October 15, 2020

Geometry in Court

The TV series Numb3rs highlighted how mathematics can play a role in solving crimes.

Even though the episodes were sometimes rather fanciful, they still illustrated ways in which various types of math can help illuminate mysteries, confirm conjectures, and point to villains.

In real life, math can also be relevant in the courtroom or come up in legal disputes.

In 2005, the Pythagorean theorem was a deciding factor in a case before the New York State Court of Appeals. A man named James Robbins was convicted of selling drugs within 1,000 feet of a school. In the appeal, his lawyers argued that Robbins wasn't actually within the required distance when caught and so should not get the stiffer penalty that school proximity calls for.

The arrest occurred on the corner of Eighth Avenue and 40th Street in Manhattan. The nearest school, Holy Cross, is on 43rd Street between Eighth and Ninth Avenues.

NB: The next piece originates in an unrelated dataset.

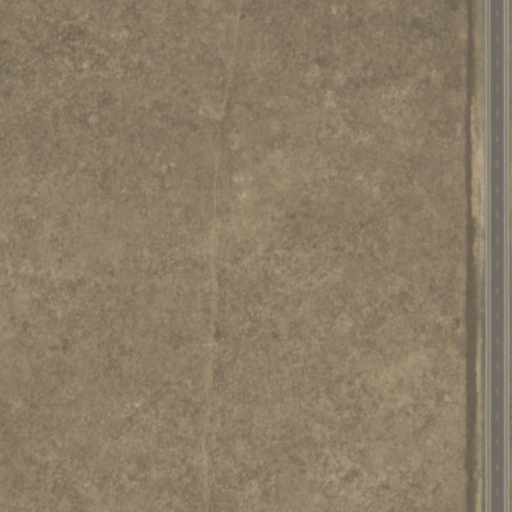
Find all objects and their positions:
road: (486, 256)
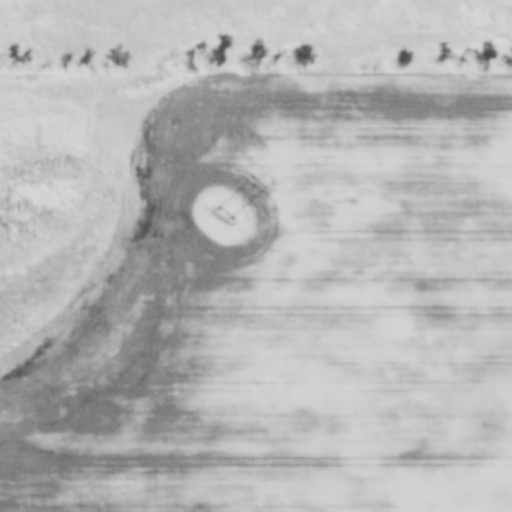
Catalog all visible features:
power tower: (228, 217)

Law enforcement officials applied the Pythagorean theorem to calculate the straight-line distance between the two points. They measured the distance up Eighth Avenue (764 feet) and the distance to the church along 43rd Street (490 feet), using the data to find the length of the hypotenuse, 907.63 feet.

Robbins' lawyers contended that the school is more than 1,000 feet away from the arrest site because the shortest (as the crow flies) route is blocked by buildings. They said the distance should be measured as a person would walk the route.

However, the seven-member Court of Appeals unanimously upheld the conviction, asserting that the distance in such cases should be measured "as the crow flies."

"Plainly, guilt under the statute cannot depend on whether a particular building in a person's path to a school happens to be open to the public or locked at the time of a drug sale," Chief Justice Judith S. Kaye wrote in the opinion, as reported in the Nov. 23, 2005, New York Times.